Another think I loved about my CF-30 was how bright the screen could get.
Agree on the trackpad, that thing was small and never worked right.
The testing necessary for the certs is expensive, and these are 99.9% procured by governments and large companies, complete waste of time and money for framework.
The ToughBook lasted years. True, the keyboard left a bit to be desired, the screen ghosted like you wouldn't believe and the colours were a bit, uh, off, not to mention ridiculous resolution - but killing the thing was essentially impossible.
It is the Land Cruiser of laptops. Expensive, sluggish, heavy, indestructible.
It even had a serial port (and, still does as an optional extra!)
Nowadays, I spend much less time in the field and use a T14. Has served me well thus far. Oh, and I can actually carry it around without thinking twice of it.
I always carried a couple of USB sticks with software, licences and documentation on them - one in my carry-on, one in a zippered pocket - and extra interface cables &c so that if everything went oops, I could just borrow a laptop at the client end, install my stuff and get going in a few cups of coffee's time.
Most interesting experience: A customer managed to store their spare parts ashore (!), and we found the reason a big oceanographic sampling system didn't work was because a very proprietary plug inside a data acquisition device hadn't been properly inserted during assembly, damaging the connector beyond repair.
We wound up having to disassemble a small DC motor (to get at the lacquer wire - very, very small cross section!) and hand solder jumper wires onto each of the 88 pins on the PCB.
Took us a few hours, each of which cost our client on the order of $7k in fuel and crew wages, but it worked in the end, ship's electrician and I taking turns getting those pesky, small wires in place without upsetting the work we'd already done.
Soldering .02" pitch connectors with a bog standard Weller iron is a character-building experience. It gets better once you've tacked a needle onto the tip, though.
The alternative? Taking the whole vessel back inside helicopter range, then airlift a $5 plug out (Oh, and a crimp tool! Might as well bring a spare plug, too. Just in case.) That would have cost significantly more than the downtime they had while we were soldering.
Having the spares aboard so that we'd be looking at them instead of for them when we figured out what was wrong? Ten minutes of downtime, $5 in parts, done.
I'm going to bet they /never/ had to use those spare parts before and thought they were dead weight.
Happens everytime. That box of cables you threw out last week because you never opened it in the past 20 years? Yeah, something just broke and you need one of those cables now.
Happens. Every. Fucking. Time.
And everyone wonders why I look like a chronic hoarder.
The problem is rather - I'll just let my prejudices roam freely, my apologies - beancounters who realize that it is a waste to keep X sets of spare parts on X ships, when they are hardly ever used - heck, much more cost-efficient to keep one set of spares in a common location, then dispatch as needed.
Except, of course, that 'dispatch' is non-trivial if you're, say, doing core samples along the mid-Atlantic ridge...
— Why are you carrying this around? You won't need it.
— Exactly so that I won't need it.
(Works well with umbrellas, leathermans, band aids, etc.)
I'm guessing mechanically secure it with something heat tolerant (steel wire) for most of the tip length + lube the interface with molten solder? Then crank it to 11 to get enough heat to the tip?
Or spin the needle inside the hole until it welds itself.
Then you start soldering, after a few successful ops you figure this is going to be a walk in the park - and are promptly attitude readjusted by a blob of solder dripping off the iron and onto your PCB.
Did succeed in the end, though.
Something that's a bit closer to a T14 in portability (albeit this is a X13 competitor - there's a JDM only 14" Let's Note).
Sadly, it's a few generations behind the latest 12" Let's Note model that have welcome improvements such as 3:2 displays (rather than 16:9).

Problem statement ▸
In the forum comments on rugged laptops, what vehicle does the writer compare the ToughBook to? The records come from a separate, unrelated source.

Dataset excerpts ▸
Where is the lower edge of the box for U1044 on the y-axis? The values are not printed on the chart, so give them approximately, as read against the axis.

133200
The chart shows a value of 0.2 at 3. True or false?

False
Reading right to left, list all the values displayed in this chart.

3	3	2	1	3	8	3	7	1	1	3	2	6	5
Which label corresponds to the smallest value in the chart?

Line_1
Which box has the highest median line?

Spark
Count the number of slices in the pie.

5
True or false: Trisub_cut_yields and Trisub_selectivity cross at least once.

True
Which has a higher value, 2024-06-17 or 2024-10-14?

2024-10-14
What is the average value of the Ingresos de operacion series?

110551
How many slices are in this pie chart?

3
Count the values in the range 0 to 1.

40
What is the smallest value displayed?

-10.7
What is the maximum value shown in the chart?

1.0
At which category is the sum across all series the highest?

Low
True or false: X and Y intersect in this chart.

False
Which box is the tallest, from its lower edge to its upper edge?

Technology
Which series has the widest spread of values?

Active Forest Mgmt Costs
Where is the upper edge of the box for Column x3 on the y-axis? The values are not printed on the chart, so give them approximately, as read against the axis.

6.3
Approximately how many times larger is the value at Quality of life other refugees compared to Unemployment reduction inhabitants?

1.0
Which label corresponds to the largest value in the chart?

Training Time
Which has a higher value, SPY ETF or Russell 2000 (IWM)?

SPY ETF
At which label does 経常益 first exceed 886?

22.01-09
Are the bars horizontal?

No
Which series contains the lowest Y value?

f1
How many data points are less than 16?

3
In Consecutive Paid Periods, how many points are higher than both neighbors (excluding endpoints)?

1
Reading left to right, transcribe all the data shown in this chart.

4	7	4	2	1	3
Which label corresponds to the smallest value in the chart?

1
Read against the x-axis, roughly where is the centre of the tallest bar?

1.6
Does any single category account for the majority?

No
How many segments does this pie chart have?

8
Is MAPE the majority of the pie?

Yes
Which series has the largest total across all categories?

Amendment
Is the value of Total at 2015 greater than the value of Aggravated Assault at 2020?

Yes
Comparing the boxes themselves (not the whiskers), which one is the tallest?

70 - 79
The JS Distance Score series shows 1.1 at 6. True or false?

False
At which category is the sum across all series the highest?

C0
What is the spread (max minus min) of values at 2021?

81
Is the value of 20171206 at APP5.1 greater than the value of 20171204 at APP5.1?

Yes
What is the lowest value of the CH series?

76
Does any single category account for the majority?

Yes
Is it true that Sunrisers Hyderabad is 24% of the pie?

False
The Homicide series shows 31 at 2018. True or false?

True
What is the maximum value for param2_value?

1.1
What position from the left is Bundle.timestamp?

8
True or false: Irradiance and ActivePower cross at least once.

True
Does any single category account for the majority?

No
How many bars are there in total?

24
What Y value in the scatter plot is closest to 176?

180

Result of the task ▸
The Land Cruiser.